"And may the Blessed Mother help and protect you."

"Amen" again came the response.

They arose. It was a transfiguration. Determination and pride on Daly's face, love on Mrs. Daly's, and gladness on the boy's.

"Now, Michael, I want you to go to confession next Saturday night and receive Holy Communion on Sunday," said the priest. "You do your part, and God will do His. You have given Him no opportunity to help you these past years. You have kept away from Him, your best Friend and Helper."

"Never again," said Daly, firmly.

"Straighten up now," said the priest, "and come to see me Monday morning. I'll have a job for you by that time. Here's a few dollars to get some clothes. You can pay me back when you have it to spare. Good-bye."
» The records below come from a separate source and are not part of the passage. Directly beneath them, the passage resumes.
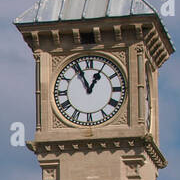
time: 12:56
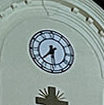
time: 7:28
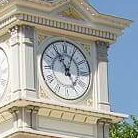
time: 11:04
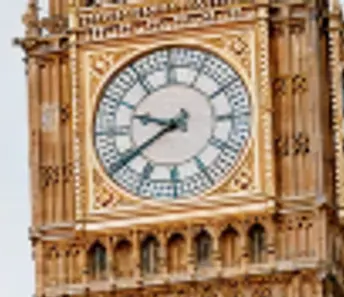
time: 9:39
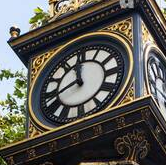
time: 11:41
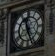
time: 11:26
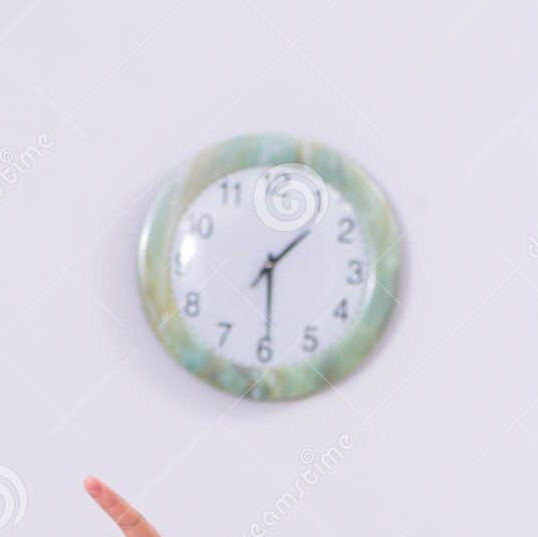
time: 1:29
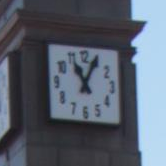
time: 11:04
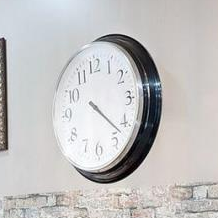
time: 4:22
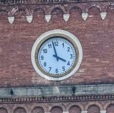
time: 3:57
For sometime after the priest went away, they spoke not a word. They could not, for something seemed to lodge in their throats. When Mrs. Daly found that she could use her voice, she went to a little box on the bureau, kept carefully in the midst of all the confusion, and taking out her rosary of the Blessed Virgin, she went over to her husband and son and said, "And now let us thank her." They knelt down, said the beads and finished with the prayer:

"Hail, holy Queen, Mother of Mercy, our life, our sweetness and our hope; to thee do we cry, poor banished children of Eve; to thee do we send up our sighs, mourning and weeping in this valley of tears. Turn then, most gracious advocate, thine eyes of mercy toward us, and after this our exile, show unto us the blessed fruit of thy womb, Jesus. O clement, O loving, O sweet Virgin Mary."

There is joy even in heaven over a sinner that doth penance.